Arm’s Odin Shen shows how to build a fully offline, real-time voice assistant that delivers low-latency, human-like dialogue without sending data outside the local environment by using the Arm-based NVIDIA DGX Spark platform and open-source components such as faster-whisper and vLLM.

Keysight’s Christian Loew explains battery internal resistance testing, measurement methods, and how it helps in understanding a battery’s quality, current state, and performance

SEMI’s Anshu Bahadur and Mark da Silva observe that edge AI deployed directly on fab tools, sensors, and local controllers is shifting from experimental to essential, with leading manufacturing systems that integrate hundreds of sensing channels exposing the limits of traditional, centrally managed control.

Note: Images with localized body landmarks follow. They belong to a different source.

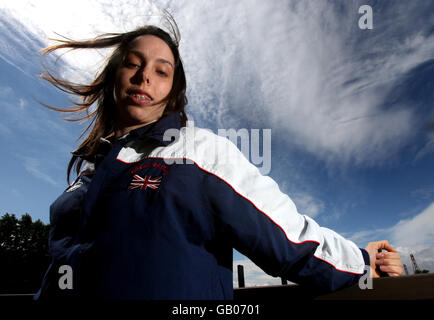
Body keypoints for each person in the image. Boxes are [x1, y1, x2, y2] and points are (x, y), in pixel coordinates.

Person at [33, 13, 403, 301]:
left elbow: (289, 241)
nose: (145, 76)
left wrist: (363, 260)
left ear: (172, 91)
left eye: (162, 71)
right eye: (133, 63)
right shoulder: (85, 175)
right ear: (115, 74)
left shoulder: (197, 152)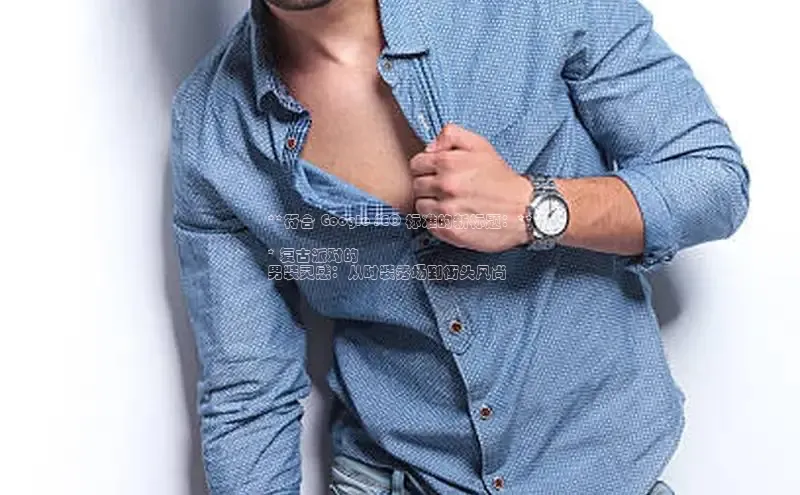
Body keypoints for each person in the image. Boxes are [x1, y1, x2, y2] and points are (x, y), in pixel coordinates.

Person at [169, 0, 750, 493]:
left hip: (601, 470)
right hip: (397, 477)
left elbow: (712, 181)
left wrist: (533, 208)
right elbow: (247, 395)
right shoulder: (210, 133)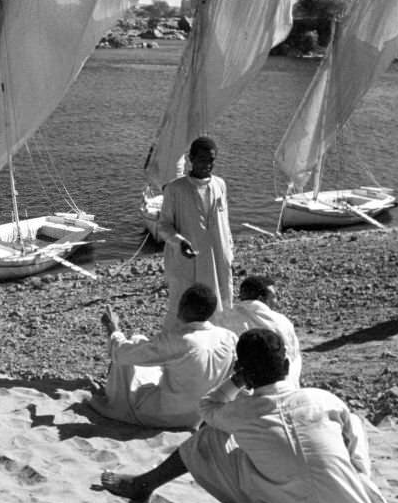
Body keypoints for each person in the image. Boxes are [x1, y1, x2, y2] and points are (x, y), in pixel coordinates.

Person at [99, 328, 393, 503]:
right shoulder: (323, 400)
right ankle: (357, 486)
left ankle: (144, 484)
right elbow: (350, 435)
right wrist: (360, 475)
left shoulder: (244, 412)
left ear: (244, 373)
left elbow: (208, 407)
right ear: (287, 365)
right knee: (350, 426)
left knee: (209, 437)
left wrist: (237, 381)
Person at [87, 283, 237, 429]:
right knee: (142, 345)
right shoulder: (228, 337)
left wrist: (113, 328)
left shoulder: (180, 340)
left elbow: (121, 353)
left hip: (163, 415)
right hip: (199, 416)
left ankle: (114, 401)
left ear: (183, 307)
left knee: (132, 347)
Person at [157, 136, 234, 331]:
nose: (207, 165)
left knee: (219, 306)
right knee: (183, 307)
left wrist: (229, 252)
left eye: (211, 160)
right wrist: (179, 242)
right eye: (202, 159)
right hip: (188, 261)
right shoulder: (175, 189)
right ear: (190, 158)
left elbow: (224, 224)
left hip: (218, 259)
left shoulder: (220, 185)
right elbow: (164, 226)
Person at [212, 275, 301, 386]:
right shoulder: (280, 321)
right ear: (261, 299)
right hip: (275, 387)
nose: (276, 301)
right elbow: (292, 357)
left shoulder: (222, 318)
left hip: (233, 388)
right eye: (274, 297)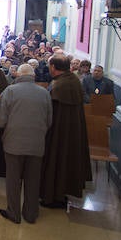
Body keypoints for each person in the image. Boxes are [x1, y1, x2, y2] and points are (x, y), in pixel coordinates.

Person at [0, 64, 52, 224]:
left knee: (13, 179)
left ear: (18, 75)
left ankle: (14, 212)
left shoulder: (10, 91)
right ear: (33, 76)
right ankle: (31, 213)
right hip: (37, 143)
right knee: (33, 180)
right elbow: (49, 121)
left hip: (13, 142)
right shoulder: (44, 93)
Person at [39, 55, 92, 208]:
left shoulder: (59, 86)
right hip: (71, 130)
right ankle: (59, 193)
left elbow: (50, 109)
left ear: (54, 67)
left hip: (58, 131)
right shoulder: (73, 80)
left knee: (56, 160)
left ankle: (52, 196)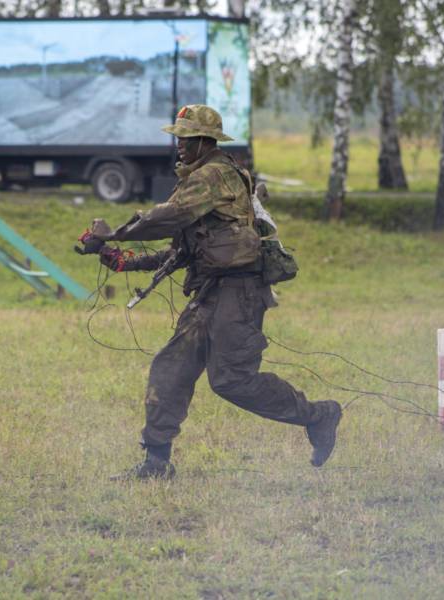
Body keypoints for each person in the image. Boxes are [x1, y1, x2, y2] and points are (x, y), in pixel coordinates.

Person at [86, 105, 342, 480]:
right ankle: (157, 463)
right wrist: (120, 260)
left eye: (186, 138)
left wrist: (115, 234)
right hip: (210, 295)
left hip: (237, 296)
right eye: (178, 137)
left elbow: (167, 218)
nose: (179, 144)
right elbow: (180, 250)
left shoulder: (213, 176)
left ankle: (320, 416)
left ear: (206, 141)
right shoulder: (201, 181)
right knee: (170, 370)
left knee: (231, 380)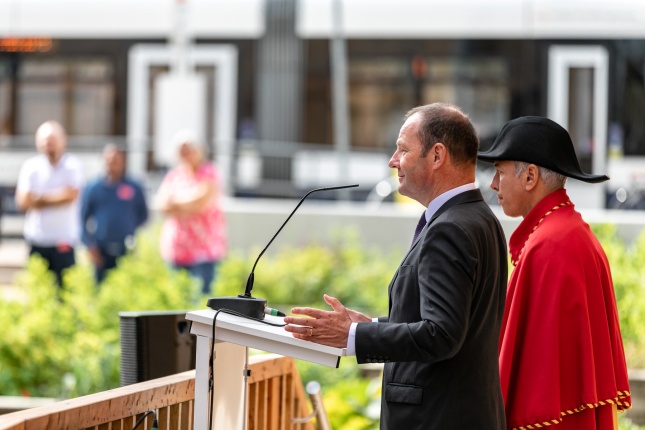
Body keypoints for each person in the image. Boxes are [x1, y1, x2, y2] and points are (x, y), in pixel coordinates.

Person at [284, 103, 508, 429]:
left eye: (402, 150)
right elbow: (451, 319)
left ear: (436, 156)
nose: (393, 161)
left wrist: (355, 335)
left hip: (435, 419)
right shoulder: (479, 218)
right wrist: (373, 324)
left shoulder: (450, 228)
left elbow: (442, 334)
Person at [478, 116, 632, 429]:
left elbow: (537, 370)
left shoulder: (548, 245)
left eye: (499, 172)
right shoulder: (570, 232)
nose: (494, 184)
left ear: (530, 176)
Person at [156, 130, 227, 295]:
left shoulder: (210, 171)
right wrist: (188, 203)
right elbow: (163, 206)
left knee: (201, 303)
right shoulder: (174, 175)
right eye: (182, 151)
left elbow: (200, 202)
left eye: (190, 149)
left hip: (204, 252)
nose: (186, 154)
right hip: (176, 251)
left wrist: (177, 203)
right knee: (177, 300)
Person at [15, 120, 83, 287]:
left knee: (65, 293)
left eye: (52, 139)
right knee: (37, 291)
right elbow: (23, 202)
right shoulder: (31, 166)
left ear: (63, 140)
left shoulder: (72, 165)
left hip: (63, 240)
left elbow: (70, 196)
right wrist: (57, 196)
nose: (49, 143)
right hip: (37, 240)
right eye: (45, 139)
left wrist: (38, 199)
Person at [80, 144, 148, 283]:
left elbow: (143, 214)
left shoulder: (133, 186)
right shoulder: (94, 187)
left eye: (117, 160)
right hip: (100, 250)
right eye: (109, 160)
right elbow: (82, 217)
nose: (113, 164)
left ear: (123, 161)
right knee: (100, 291)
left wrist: (128, 227)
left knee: (127, 289)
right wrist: (89, 245)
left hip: (126, 248)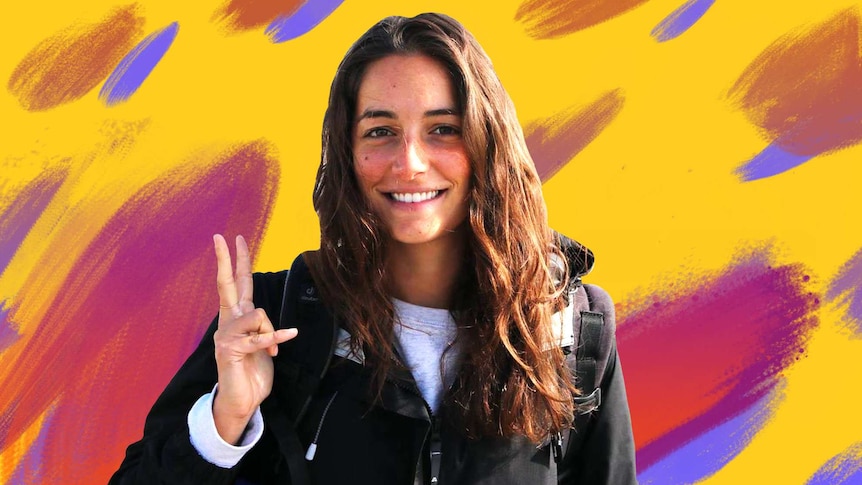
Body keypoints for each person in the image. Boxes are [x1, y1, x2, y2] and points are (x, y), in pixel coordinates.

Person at [110, 12, 636, 484]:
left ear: (487, 143)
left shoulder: (568, 328)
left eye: (443, 129)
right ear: (346, 153)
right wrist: (226, 419)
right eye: (380, 131)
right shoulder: (275, 325)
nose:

Plus, check out the blogs featured in the latest Systems & Design newsletter:

Technology editor Brian Bailey considers which companies will lead the integration of AI with EDA.

Axiomise’s Fabiano Muto explains why verification speed without provable correctness is not progress.

Synopsys’ Robert Kruger outlines how chiplet IP is changing to accommodate the requirements of multi-die design, with 7 benefits.

Arteris’ Ashley Stevens digs into AI chiplets and why clarity at the architectural and semantic layers is needed to optimize efficiency.

Siemens EDA’s Daniel Zhang and Modelwise’s Claudius Jordan explore automated functional safety, demonstrating simulation and FMEDA analysis of a voltage monitor circuit.

Cadence’s Veena Parthan shows how a synchronized virtual replica of a data center enables capacity planning, reduces stranded capacity, and supports specialized deployments.